Geliebte

Periplus

Und du sangst in einer Gruppe, einem Jazzchor nicht unähnlich, einen englischen Song auf einer improvisierten, mehr als wackligen Bühne irgendwo im Grünen, bei dem jedes Wort mit „th“ beginnen musste und im Kontext nicht unbedingt Sinn ergab, und du lächeltest dabei verschämt ins Publikum, als ob du wüsstest, dass ich da stünde und dass wir alle, das ganze Publikum, noch nicht entschieden hätten, ob wir die Performance nun peinlich oder charmant fänden und wie wir dem Ausdruck verleihen sollten, du warst Jahre jünger und deine Bewegungen trotz der ungewohnten Situation auf einer Bühne zu stehen fließend und wäre da nicht dein Lächeln gewesen, ich weiß nicht, ob ich dich überhaupt erkannt hätte, zu neu deine Haarfarbe für mich, deine Silhouette, dein Gang, sogar deine Stimme, die ich aus dem polyphonen Sprechgesang zu extrahieren suchte, als mich dein Blick schließlich erreicht hatte und wenigstens ich wusste, dass das Dargebotene alles andere als peinlich, sondern wunderbar und rührend und dem somit überraschten und beschenkten Jubilar Freude und Ehre war, obwohl mir nicht mehr einfallen wollte, wer derjenige welcher denn nun eigentlich war und was der Anlass der Feierlichkeit, dem auch die Proseccogläser in unseren Händen geschuldet waren, mit denen wir jetzt, wo ihr im schrägsten Schlussakkord die Hälse verrenkt hattet, nicht wussten wohin, brauchten wir unsere Hände doch dringend für donnernden Applaus zur Untermalung des befreiten Gelächters und Ausdruck unserer Anerkennung von eurem Mut, eurer Phantasie und der erfolgreichen Umschiffung von Peinlichkeit gleichermaßen.
So hab ich in dieser Nacht das erste Mal geträumt von Dir.

Gestik

Dämmerung

Ballen für Ballen Strohsterne mir unter die Haut gepresst, ohne Marginalspalte versteht sich. Kolumnentitel aus der Nagelhaut geschält, dreifach gefalzt und vermittels des Daumenballen glattgestrichen.

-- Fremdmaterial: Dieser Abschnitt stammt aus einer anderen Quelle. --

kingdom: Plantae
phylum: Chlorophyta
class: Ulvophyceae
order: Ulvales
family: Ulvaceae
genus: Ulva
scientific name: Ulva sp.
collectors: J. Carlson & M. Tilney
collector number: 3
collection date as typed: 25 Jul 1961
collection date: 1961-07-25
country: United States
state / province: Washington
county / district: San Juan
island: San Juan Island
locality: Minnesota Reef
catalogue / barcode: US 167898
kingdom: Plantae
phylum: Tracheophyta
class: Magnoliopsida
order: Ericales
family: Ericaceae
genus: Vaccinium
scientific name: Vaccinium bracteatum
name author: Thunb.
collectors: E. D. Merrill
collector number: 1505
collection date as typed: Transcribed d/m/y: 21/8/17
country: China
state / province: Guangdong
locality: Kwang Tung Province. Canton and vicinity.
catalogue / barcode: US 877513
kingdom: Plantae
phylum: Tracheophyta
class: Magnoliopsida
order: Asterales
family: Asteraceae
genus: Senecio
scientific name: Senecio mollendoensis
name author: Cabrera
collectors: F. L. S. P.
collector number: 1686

Atemzüge verfolgen noch das Rascheln der Fingerknöchel dicht über der Tastatur, da öffnet sich schüchtern ein Blick am Nebentisch, wirft einzelne Kekskrümel fragend zwischen die Schatten. Gönnt sich genießerisch funkelnd ein Abwarten hinter vorgehaltenen, wenn auch grobmaschigen Wimpern.

Die Knie bleiben geschlossen, die Knopfleiste im Lot versenkt, indes die bedeutungsschwangeren Fältchen der Handinnenflächen sich merkbar mit Feuchtigkeit füllen. Da schwimmt die Lebenslinie noch ehe der Schluckauf bemerkt und nur gut, dass der kleine Finger bereits das Seepferdchen am türkis-lila gestreiften Bikini trägt. Der Blick aber lässt keine Ablenkung zu und tastet sich den Zeigefinger entlang zum einzigen wiedererkennbaren, weil besonders grobkörnigen, der zuvor mutwillig ausgesetzten Krumen.

Kanunomaden wären jetzt willkommene Gäste, die Armada Serviettenschiffchen ist längst gefaltet und für den Kiel breit Wasser wird gerade gesorgt. Die Handflächen nach oben schiebt sie die Keksrudimente gen Kante, sorgsam das Nass vor dem Überlaufen bewahrend. Sein Blick hält noch die Spannung und dann schwappt doch eine Welle über, ertränkt den Krümel, die Spannung. Und hätten die Strohsterne nicht hochkantig störrisch dem plötzlichen Fluss Einhalt geboten und die nassen Finger gespreizt, das Lächeln hätte auch die Nacht unter ihren Nägeln geflutet.